Nitric oxide as a mediator of delayed pharmacological (A1 receptor triggered) preconditioning; is eNOS masquerading as iNOS?

Background: Nitric oxide (NO), synthesised from the inducible isoform of nitric oxide synthase (iNOS), is implicated in mediating second window of protection (SWOP)/delayed ischemic preconditioning. However the role of NO and iNOS in delayed pharmacological protection remains unclear and is the subject of this investigation. Methods: To test the hypothesis that iNOS is necessary for delayed pharmacological preconditioning, the adenosine A1 receptor agonist, 2-chloro N6 cyclopentyl adenosine (CCPA) (25 μg/kg i.v.) or saline was administered to wild type (WT) or iNOS gene knockout mice (KO). Twenty-four hours later, the hearts were isolated, Langendorff perfused and subjected to 35 min ischemia/30 min reperfusion prior to infarct size determination. Results: WT and KO control hearts had identical infarct sizes of 37±3% and 37±2%, respectively.
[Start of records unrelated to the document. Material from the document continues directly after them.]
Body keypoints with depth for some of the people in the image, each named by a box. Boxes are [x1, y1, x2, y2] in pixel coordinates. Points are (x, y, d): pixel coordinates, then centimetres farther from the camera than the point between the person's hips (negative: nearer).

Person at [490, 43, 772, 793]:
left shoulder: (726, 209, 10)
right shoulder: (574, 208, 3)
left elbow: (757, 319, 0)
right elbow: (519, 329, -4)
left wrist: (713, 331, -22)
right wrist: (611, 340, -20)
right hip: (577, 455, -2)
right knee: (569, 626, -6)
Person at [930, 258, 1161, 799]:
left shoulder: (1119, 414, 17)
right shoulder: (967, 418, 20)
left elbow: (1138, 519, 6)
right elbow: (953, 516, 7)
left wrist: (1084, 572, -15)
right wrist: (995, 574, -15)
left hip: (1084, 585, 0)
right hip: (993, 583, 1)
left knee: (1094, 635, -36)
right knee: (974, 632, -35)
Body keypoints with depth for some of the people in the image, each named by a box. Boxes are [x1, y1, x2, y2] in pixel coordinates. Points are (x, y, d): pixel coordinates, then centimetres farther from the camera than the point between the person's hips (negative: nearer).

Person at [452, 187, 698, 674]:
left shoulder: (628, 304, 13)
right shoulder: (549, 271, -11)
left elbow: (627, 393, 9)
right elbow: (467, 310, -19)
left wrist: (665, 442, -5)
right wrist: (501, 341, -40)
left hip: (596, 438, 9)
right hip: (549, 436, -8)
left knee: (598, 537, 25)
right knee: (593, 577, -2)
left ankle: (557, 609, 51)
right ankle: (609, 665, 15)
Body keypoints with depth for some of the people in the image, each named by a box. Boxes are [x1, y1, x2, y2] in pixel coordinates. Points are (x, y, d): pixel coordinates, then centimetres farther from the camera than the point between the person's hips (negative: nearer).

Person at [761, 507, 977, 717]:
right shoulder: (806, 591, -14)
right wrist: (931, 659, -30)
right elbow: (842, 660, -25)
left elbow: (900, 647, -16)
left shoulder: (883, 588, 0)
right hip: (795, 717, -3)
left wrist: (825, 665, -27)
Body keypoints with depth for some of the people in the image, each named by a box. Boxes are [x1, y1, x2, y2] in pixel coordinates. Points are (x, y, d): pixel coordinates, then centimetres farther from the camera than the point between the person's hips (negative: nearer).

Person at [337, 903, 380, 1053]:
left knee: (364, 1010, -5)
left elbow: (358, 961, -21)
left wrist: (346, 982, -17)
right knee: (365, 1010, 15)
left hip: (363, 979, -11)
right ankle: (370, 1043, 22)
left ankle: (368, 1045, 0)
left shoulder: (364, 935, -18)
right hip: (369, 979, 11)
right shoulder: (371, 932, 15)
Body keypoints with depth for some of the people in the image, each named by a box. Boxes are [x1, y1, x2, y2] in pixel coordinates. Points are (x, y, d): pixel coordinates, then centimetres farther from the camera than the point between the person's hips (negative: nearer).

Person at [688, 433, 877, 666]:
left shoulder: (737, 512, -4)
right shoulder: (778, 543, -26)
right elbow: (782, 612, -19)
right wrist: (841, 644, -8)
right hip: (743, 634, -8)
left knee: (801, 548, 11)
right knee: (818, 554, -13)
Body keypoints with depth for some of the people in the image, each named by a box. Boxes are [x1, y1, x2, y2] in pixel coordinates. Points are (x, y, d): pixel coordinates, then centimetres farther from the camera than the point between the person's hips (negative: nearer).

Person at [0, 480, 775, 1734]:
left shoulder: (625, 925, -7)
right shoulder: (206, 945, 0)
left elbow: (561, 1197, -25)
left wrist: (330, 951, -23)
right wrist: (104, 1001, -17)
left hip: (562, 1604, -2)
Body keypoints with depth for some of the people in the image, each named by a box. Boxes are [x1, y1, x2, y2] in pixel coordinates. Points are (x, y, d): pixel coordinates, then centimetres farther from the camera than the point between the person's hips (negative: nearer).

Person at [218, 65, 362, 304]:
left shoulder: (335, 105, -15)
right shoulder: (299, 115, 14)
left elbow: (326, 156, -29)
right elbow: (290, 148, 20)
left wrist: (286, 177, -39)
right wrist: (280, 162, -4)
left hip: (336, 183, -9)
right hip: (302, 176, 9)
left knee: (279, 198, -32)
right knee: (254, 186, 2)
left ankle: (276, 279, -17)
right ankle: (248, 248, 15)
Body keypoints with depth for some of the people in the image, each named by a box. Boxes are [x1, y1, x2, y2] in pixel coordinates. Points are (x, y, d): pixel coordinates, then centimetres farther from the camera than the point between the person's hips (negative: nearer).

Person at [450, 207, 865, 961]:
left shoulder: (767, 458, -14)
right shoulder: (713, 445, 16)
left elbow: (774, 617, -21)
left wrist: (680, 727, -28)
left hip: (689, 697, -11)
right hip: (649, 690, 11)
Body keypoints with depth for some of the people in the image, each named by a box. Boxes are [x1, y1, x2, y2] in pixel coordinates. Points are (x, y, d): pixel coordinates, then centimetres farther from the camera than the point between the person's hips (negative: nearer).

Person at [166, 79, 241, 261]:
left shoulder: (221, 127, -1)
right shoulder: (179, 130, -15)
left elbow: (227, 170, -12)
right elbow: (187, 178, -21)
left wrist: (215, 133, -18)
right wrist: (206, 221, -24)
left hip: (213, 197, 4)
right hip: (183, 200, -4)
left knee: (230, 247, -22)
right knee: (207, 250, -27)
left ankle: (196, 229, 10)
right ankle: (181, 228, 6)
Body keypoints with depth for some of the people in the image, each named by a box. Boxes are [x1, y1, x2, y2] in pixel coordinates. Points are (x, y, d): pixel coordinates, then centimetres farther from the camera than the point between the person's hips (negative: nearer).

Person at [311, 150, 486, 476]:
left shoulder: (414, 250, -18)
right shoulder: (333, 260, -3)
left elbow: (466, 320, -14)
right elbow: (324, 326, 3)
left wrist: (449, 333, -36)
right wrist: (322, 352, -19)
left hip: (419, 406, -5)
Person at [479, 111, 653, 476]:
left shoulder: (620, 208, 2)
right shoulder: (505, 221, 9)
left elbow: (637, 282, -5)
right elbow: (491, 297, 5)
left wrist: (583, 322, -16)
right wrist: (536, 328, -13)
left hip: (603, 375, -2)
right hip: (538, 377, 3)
CCPA significantly reduced infarct size in WT hearts to 22±2% and also, unexpectedly, in KO hearts (27±2%). This protection was abrogated with the non-specific NOS inhibitor, Nω nitro l-arginine methyl ester (l-NAME, 100 μM), and could be mimicked in naive hearts with the NO donor, donor S -nitroso N -acetyl dl penicillamine (SNAP, 1 μM). Delayed protection appeared to be mediated by NO synthesis in both WT and KO hearts. Additional studies using Western blot analysis demonstrated endothelial NOS (eNOS) upregulation and increased NO x release in both WT and KO hearts. Conclusions: This is the first study to demonstrate a role for eNOS in delayed A1 receptor triggered (pharmacological) preconditioning, potentially representing a new pharmacological target for protecting the ischemic heart.